Instructions for the task. Please transcribe the data below in full. Omit any picture you find in it.

Source information.
▽

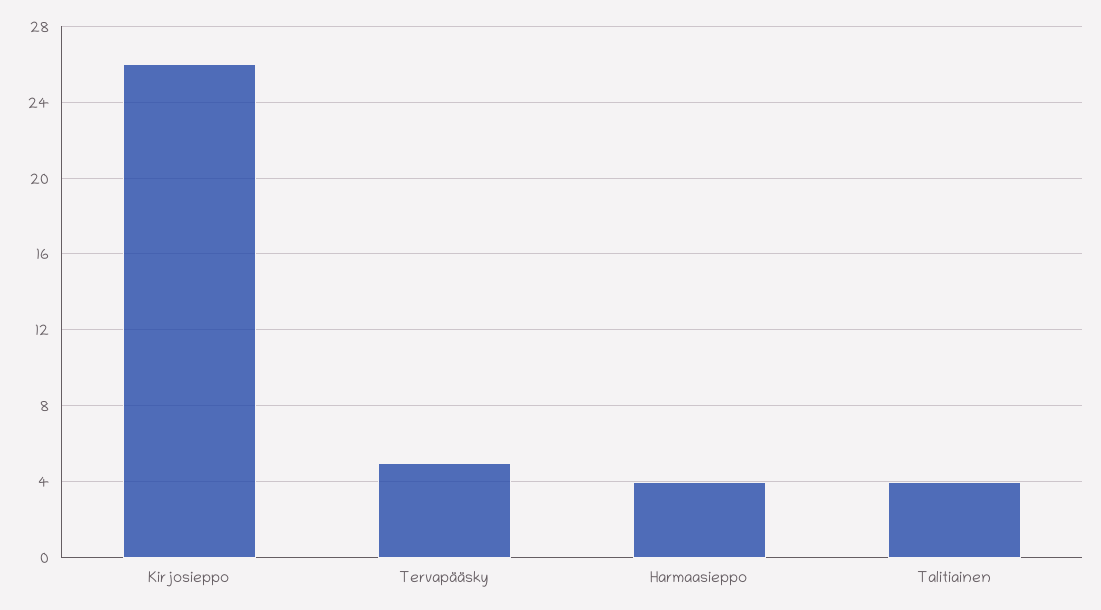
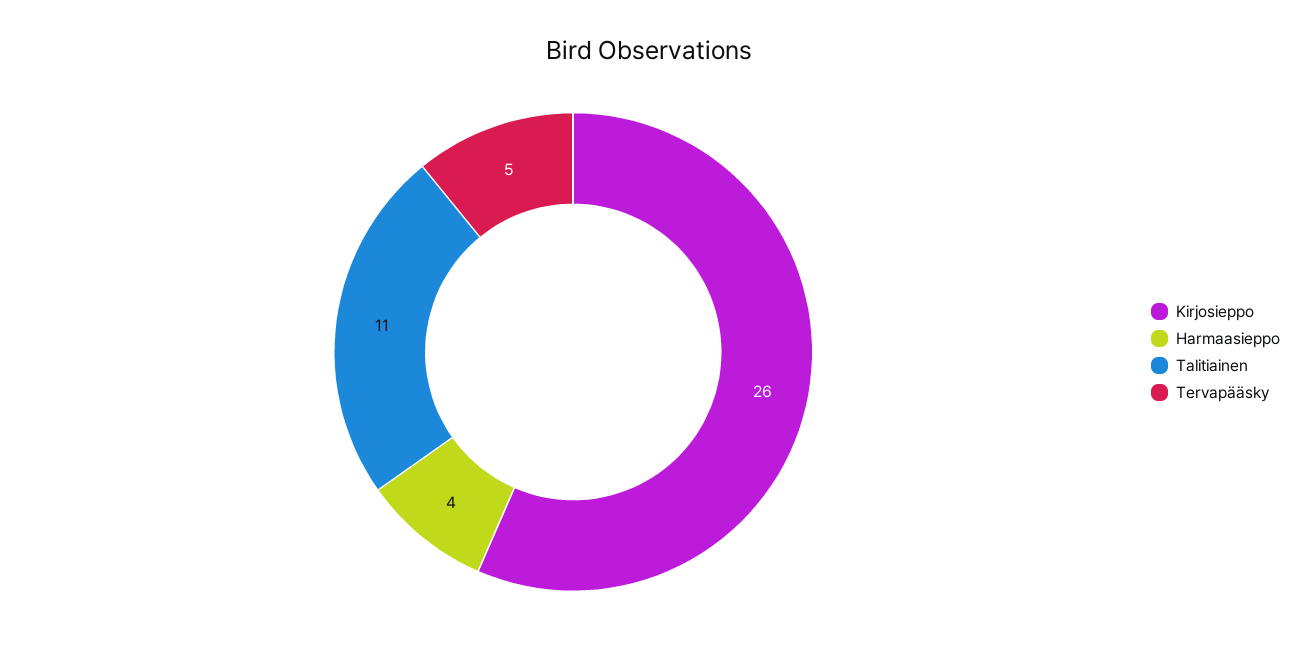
  {
    "Kirjosieppo": 26,
    "Tervapääsky": 5,
    "Harmaasieppo": 4,
-   "Talitiainen": 4
+   "Talitiainen": 11
  }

△

Written response.
  {
    "Kirjosieppo": 26,
    "Tervapääsky": 5,
    "Harmaasieppo": 4,
-   "Talitiainen": 4
+   "Talitiainen": 11
  }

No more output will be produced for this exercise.